Encaro-o e respiro. Controla-se.
–Christop... –E começo a chorar descontroladamente de novo.
Eu tentei, curti um pouco para ver se a dor passava. Mas vê-lo ali dói mais ainda, e faz tudo ser à toa. Caio no chão, e vejo o olhar chocado dele. Ele vem em minha direção, e me abraça.
Ficamos assim um bom tempo, ele me acariciando e eu chorando e soluçando. Está tão bom... Nem me lembro mais por ter dormido com Stephen. Eu estava mal, mas eu queria só isso. Christopher.
Quando paro de chorar ele limpa minhas lágrimas.
–Você ficou tão mal assim?
–Você prometeu ser o meu amigo, e me deixou. –Quase choro outra vez.
–Não... Eu errei, me desculpa. –Ele me abraça mais forte. –Eu não vou te deixar mais, tudo bem... Eu sou um idiota.
–Não...
–Eu sei como você precisa de ajuda, sei como somos amigos e faço isso.
–Não quero sua pena. – “Quero mais...” Quase digo isso.
–Você não tem ela, só gosto de cuidar de você mesmo.
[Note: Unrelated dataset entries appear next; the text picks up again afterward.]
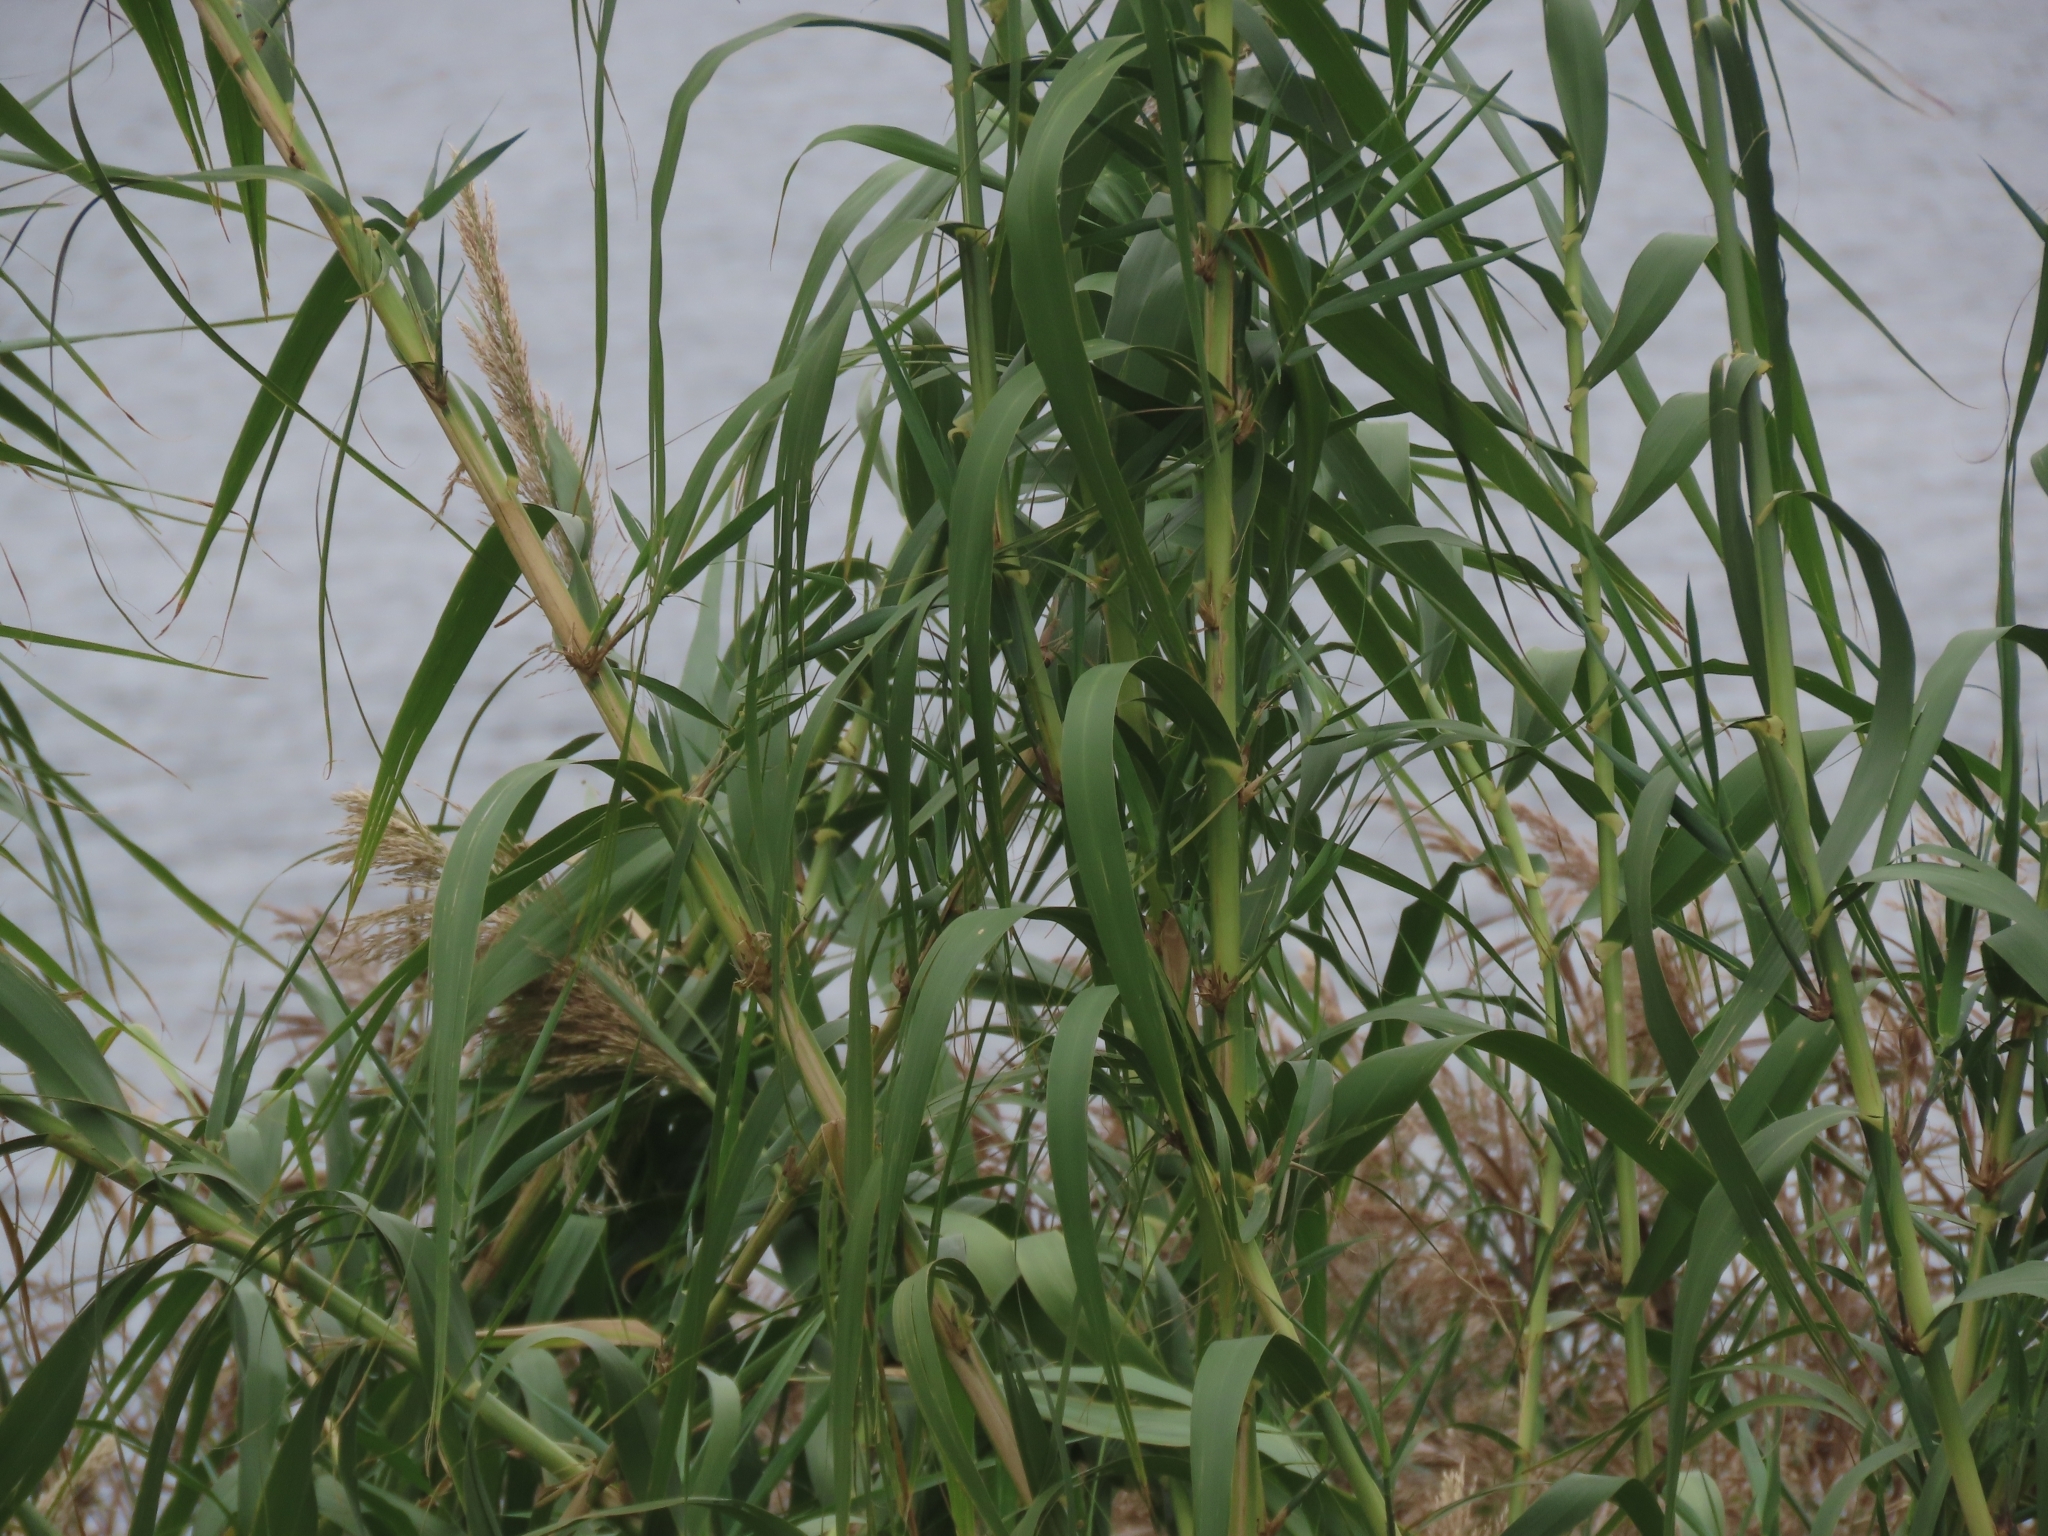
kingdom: Plantae
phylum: Tracheophyta
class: Liliopsida
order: Poales
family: Poaceae
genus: Arundo
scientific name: Arundo donax
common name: Giant reed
Sorrio e ele me ajuda a levantar.
–Eu gosto do seu sorriso.
Fico corada. Ele gosta do meu sorriso... Sorrio mais ainda.
–Mas Ollie... –Ele aponta para baixo, e vejo que a toalha caiu. Mas não tenho vergonha.
–Eu vou hum me trocar.
–Bom. –Ele diz indo para a porta.
–Christopher?
–Sim? –Ele se vira com a mão na frente, e sei que ele consegue me ver.
–Não me deixe. –Peço.
–Nunca, e você vai até cansar. –Ele sorri — aquele sorriso que tira o meu fôlego – e sai.
Ele fica comigo como das últimas vezes que pedi. E percebo que preciso pedir mais.